Bug 44137

Summary: Crash beneath WTF::ThreadSpecificThreadExit (jump-to-null) when running websocket/tests/workers/close-in-shared-worker.html
Product: WebKit Reporter: Adam Roben (:aroben) <aroben>
Component: WebCore JavaScriptAssignee: Per Arne Vollan <pvollan>
Status: NEW ---    
Severity: Normal CC: ap, atwilson, bfulgham, dimich, ggaren, joenotcharles, levin, peavo, psolanki, pvollan, ukai
Priority: P2 Keywords: InRadar, LayoutTestFailure, PlatformOnly
Version: 528+ (Nightly build)   
Hardware: PC   
OS: Windows XP   
URL: http://build.webkit.org/results/Windows%20Release%20(Tests)/r65540%20(2834)/CrashLog_0a98_2010-08-17_15-59-44-592.txt
Bug Depends on:    
Bug Blocks: 55579    

Description Adam Roben (:aroben) 2010-08-17 16:07:39 PDT
The bots are crashing when running websocket/tests/workers/close-in-shared-worker.html. The crash logs say we're jumping to null under WTF::ThreadSpecificThreadExit (see <http://build.webkit.org/results/Windows%20Release%20(Tests)/r65540%20(2834)/CrashLog_0a98_2010-08-17_15-59-44-592.txt>).
Comment 1 Adam Roben (:aroben) 2010-08-17 16:10:31 PDT
<rdar://problem/8321688>
Comment 2 Andrew Wilson 2010-08-19 14:32:00 PDT
Looping in Ukai as this may be WebSocket related since it only seems to happen when creating/closing WebSockets on worker threads.
Comment 3 David Levin 2010-11-30 14:42:49 PST
Something went wrong with the value stored in tls.

Here's the code that crashes:

void ThreadSpecificThreadExit()
{
    for (long i = 0; i < tlsKeyCount(); i++) {
        // The layout of ThreadSpecific<T>::Data does not depend on T. So we are safe to do the static cast to ThreadSpecific<int> in order to access its data member.
        ThreadSpecific<int>::Data* data = static_cast<ThreadSpecific<int>::Data*>(TlsGetValue(tlsKeys()[i]));
        if (data)
            data->destructor(data);
    }

It crashed calling destructor here:  "data->destructor(data);"

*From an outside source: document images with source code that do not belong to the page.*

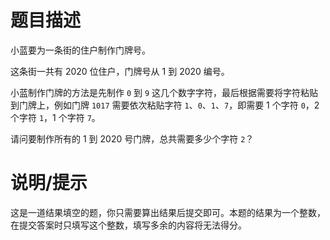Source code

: # 题目描述

小蓝要为一条街的住户制作门牌号。

这条街一共有 $2020$ 位住户，门牌号从 $1$ 到 $2020$ 编号。

小蓝制作门牌的方法是先制作 `0` 到 `9` 这几个数字字符，最后根据需要将字符粘贴到门牌上，例如门牌 `1017` 需要依次粘贴字符 `1`、`0`、`1`、`7`，即需要 $1$ 个字符 `0`，$2$ 个字符 `1`，$1$ 个字符 `7`。

请问要制作所有的 $1$ 到 $2020$ 号门牌，总共需要多少个字符 `2`？

# 说明/提示

这是一道结果填空的题，你只需要算出结果后提交即可。本题的结果为一个整数，在提交答案时只填写这个整数，填写多余的内容将无法得分。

It was able to access data->destructor, but the value at data->destructor was 0 (which is where it called and crashed).

So either
1. The tls value was over written in some way. (-- Some other code reused the same slot or the tls data structure was corrupted, etc. This seems really unlikely).
2. The data structure was overwritten.
3. The data structure was freed and something new was allocated at that place which happened to have 0 there.

My gut reaction is "3".

Also it is interesting to note that there is a worker running and doing a sync xhr on thread #12 when this happened. (Of course, thread 17 could still be a former web worker thread that was exiting.)